Date: Thursday, June 9.
Time: 19:30-20:30 (20:30-21:30 UAT).
YouTube Live: watch the conversation here.

Visual Arts have always been a powerful medium in which war meets the eye. We only have to think of Los Disastres de la Guerra of Francisco Goya sketching the cruelties during the Peninsular War, which began in 1808. Or what to say of Picasso’s memorizalisation of the terror bombing of Guernica in 1937. The visual arts create a site de memoir of war. Is helps to shape identities. The visual arts are also aesthetic means of coming to terms with the trauma’s and atrocities of war.

In this episode of Don’t give up Ukraine! we discuss with Oksana Dovgopolova form Odesa how art is influenced by the war in Ukraine and what the role of art is in living through the experience of war. We will also discuss how art becomes a means for rethinking (re-writing) one’s own identity, what role art played in the common imperial past of Ukraine and Russia and what changes it undergoes today, in a situation of the war.

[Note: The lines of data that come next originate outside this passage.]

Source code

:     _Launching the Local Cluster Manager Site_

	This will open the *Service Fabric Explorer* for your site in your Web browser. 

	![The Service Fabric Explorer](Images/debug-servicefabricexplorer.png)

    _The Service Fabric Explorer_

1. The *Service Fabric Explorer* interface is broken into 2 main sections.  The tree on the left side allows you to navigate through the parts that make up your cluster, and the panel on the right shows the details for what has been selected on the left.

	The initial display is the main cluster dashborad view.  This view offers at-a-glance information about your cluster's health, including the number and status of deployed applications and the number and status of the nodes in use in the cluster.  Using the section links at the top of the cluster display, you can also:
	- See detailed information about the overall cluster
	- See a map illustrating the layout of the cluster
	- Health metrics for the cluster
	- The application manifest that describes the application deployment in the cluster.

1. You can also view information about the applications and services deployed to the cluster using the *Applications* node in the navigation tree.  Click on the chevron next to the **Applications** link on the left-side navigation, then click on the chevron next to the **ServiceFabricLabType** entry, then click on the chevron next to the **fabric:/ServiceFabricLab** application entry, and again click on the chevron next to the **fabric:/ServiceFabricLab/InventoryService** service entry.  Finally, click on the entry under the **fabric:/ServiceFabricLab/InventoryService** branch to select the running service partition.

Dr. Oksana Dovgopolova is a professor of philosophy at the Odesa I. Mechnikov National University and curator of the platform for memory culture “Past/Future/Art”.  She is member of the Memory Studies Association, the Post-Socialist and Comparative Memory Studies Association, and the International Association for the Humanities. Oksana Dovgopolova is author of the book Other, Alien, Rejected as the Elements of Social Space («Другое, Чужое, Отторгаемое как элементы социального пространства») (Odessa, 2007).